Start of Block

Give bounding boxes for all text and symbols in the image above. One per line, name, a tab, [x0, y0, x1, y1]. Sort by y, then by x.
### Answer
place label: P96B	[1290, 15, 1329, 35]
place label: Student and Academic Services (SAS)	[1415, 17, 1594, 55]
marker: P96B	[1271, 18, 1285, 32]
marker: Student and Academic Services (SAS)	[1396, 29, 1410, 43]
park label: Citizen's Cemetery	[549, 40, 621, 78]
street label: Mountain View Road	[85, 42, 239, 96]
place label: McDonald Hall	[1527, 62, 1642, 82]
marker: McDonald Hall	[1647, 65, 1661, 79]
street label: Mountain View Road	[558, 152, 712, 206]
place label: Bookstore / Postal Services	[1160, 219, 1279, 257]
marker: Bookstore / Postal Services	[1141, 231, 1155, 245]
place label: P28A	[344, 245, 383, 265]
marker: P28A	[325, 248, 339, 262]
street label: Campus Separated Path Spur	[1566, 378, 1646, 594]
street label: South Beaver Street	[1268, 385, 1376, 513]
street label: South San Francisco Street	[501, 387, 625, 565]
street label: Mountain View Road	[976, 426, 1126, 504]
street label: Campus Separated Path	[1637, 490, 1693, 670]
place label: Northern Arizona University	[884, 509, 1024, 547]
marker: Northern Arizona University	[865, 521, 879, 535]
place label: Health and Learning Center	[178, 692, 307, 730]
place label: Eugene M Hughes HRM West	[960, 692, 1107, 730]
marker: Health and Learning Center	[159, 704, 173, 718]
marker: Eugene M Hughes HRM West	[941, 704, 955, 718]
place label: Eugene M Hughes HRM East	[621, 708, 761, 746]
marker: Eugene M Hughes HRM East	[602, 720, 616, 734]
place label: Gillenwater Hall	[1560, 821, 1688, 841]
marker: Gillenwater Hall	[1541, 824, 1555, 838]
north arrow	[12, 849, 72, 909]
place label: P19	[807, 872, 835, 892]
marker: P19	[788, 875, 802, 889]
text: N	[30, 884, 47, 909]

End of Block

-- HOW TO COMPLETE THIS TASK --
After reading through the material, print all of it again exactly.

-- TASK RESPONSE --
Give bounding boxes for all text and symbols in the image above. One per line, name, a tab, [x0, y0, x1, y1]. Sort by y, then by x.
### Answer
place label: P96B	[1290, 15, 1329, 35]
place label: Student and Academic Services (SAS)	[1415, 17, 1594, 55]
marker: P96B	[1271, 18, 1285, 32]
marker: Student and Academic Services (SAS)	[1396, 29, 1410, 43]
park label: Citizen's Cemetery	[549, 40, 621, 78]
street label: Mountain View Road	[85, 42, 239, 96]
place label: McDonald Hall	[1527, 62, 1642, 82]
marker: McDonald Hall	[1647, 65, 1661, 79]
street label: Mountain View Road	[558, 152, 712, 206]
place label: Bookstore / Postal Services	[1160, 219, 1279, 257]
marker: Bookstore / Postal Services	[1141, 231, 1155, 245]
place label: P28A	[344, 245, 383, 265]
marker: P28A	[325, 248, 339, 262]
street label: Campus Separated Path Spur	[1566, 378, 1646, 594]
street label: South Beaver Street	[1268, 385, 1376, 513]
street label: South San Francisco Street	[501, 387, 625, 565]
street label: Mountain View Road	[976, 426, 1126, 504]
street label: Campus Separated Path	[1637, 490, 1693, 670]
place label: Northern Arizona University	[884, 509, 1024, 547]
marker: Northern Arizona University	[865, 521, 879, 535]
place label: Health and Learning Center	[178, 692, 307, 730]
place label: Eugene M Hughes HRM West	[960, 692, 1107, 730]
marker: Health and Learning Center	[159, 704, 173, 718]
marker: Eugene M Hughes HRM West	[941, 704, 955, 718]
place label: Eugene M Hughes HRM East	[621, 708, 761, 746]
marker: Eugene M Hughes HRM East	[602, 720, 616, 734]
place label: Gillenwater Hall	[1560, 821, 1688, 841]
marker: Gillenwater Hall	[1541, 824, 1555, 838]
north arrow	[12, 849, 72, 909]
place label: P19	[807, 872, 835, 892]
marker: P19	[788, 875, 802, 889]
text: N	[30, 884, 47, 909]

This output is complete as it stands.